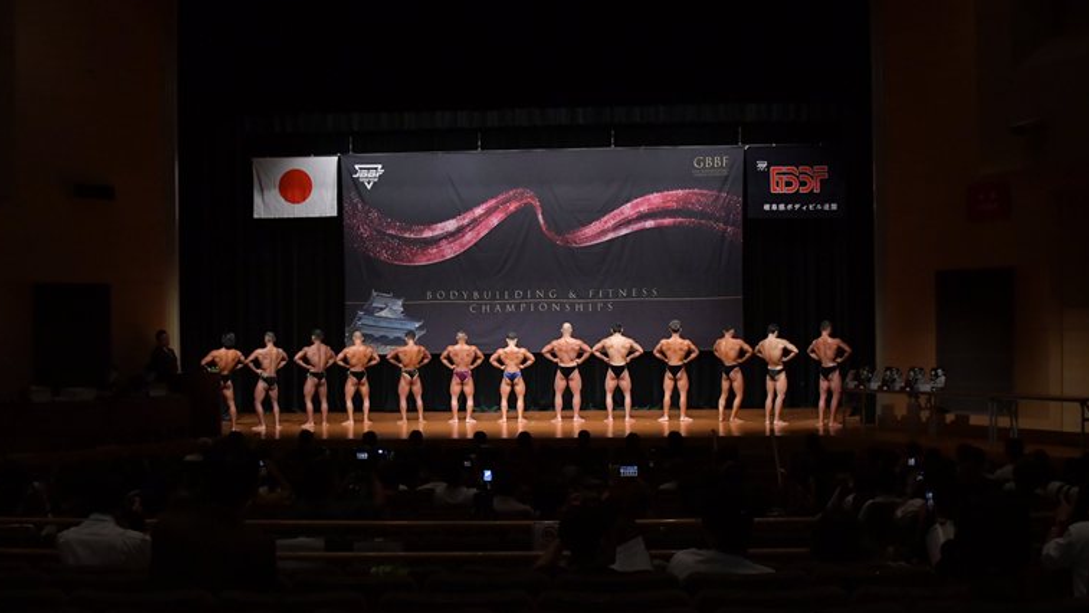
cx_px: 539
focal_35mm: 45
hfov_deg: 45.5
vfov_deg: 26.5
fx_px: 1300
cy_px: 348
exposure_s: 1/400
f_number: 5.6
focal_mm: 28
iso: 5000
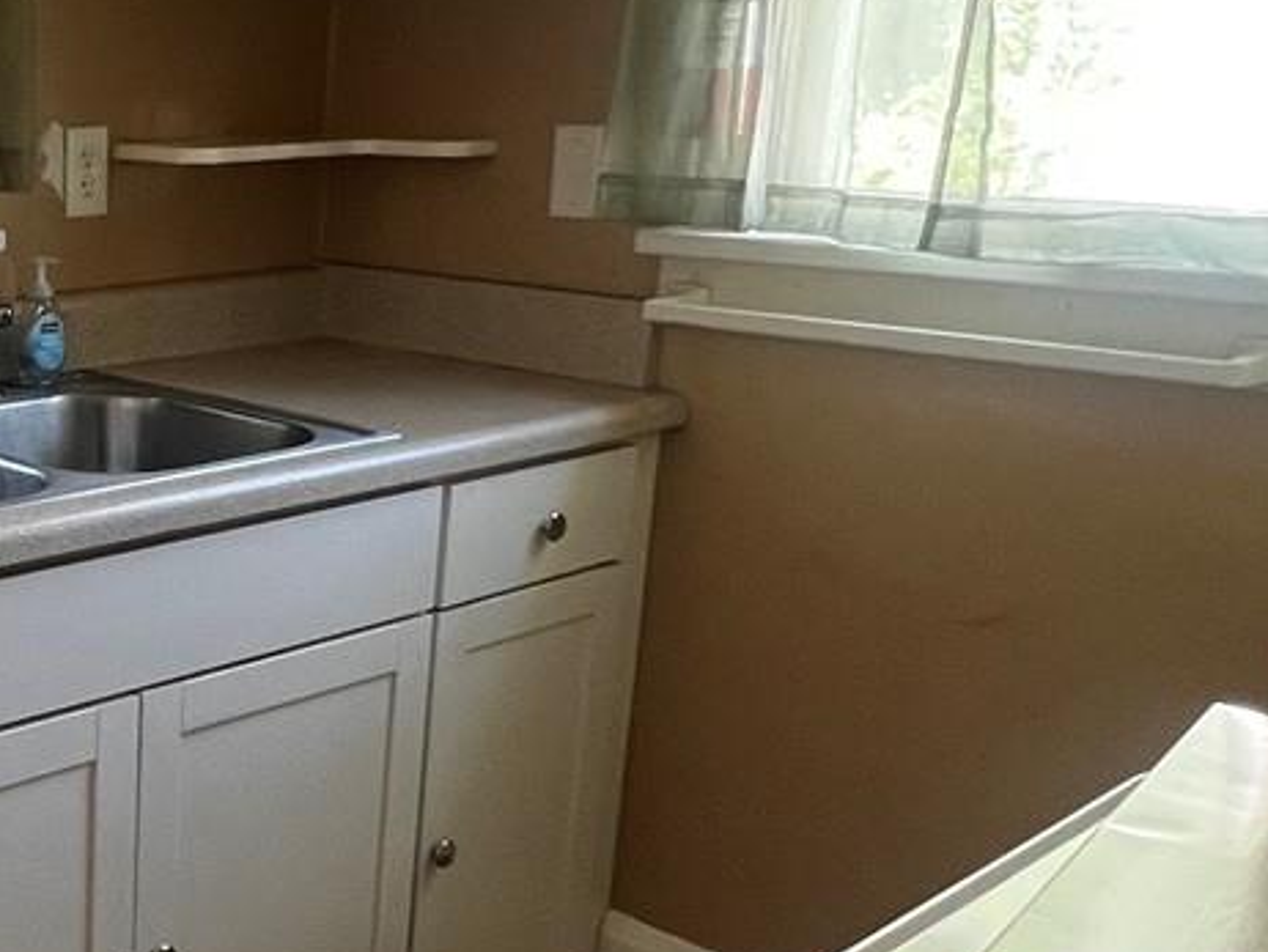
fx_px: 1649
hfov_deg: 36.6
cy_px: 573
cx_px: -69
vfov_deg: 32.1
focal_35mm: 45
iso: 250
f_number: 1.8
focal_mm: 1.57
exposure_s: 1/82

_ _ _

- Exercise goal -
Your answer must be the full set of entries, set down exactly and without pictures.

- Exercise response -
cx_px: 539
focal_35mm: 45
hfov_deg: 45.5
vfov_deg: 26.5
fx_px: 1300
cy_px: 348
exposure_s: 1/400
f_number: 5.6
focal_mm: 28
iso: 5000
fx_px: 1649
hfov_deg: 36.6
cy_px: 573
cx_px: -69
vfov_deg: 32.1
focal_35mm: 45
iso: 250
f_number: 1.8
focal_mm: 1.57
exposure_s: 1/82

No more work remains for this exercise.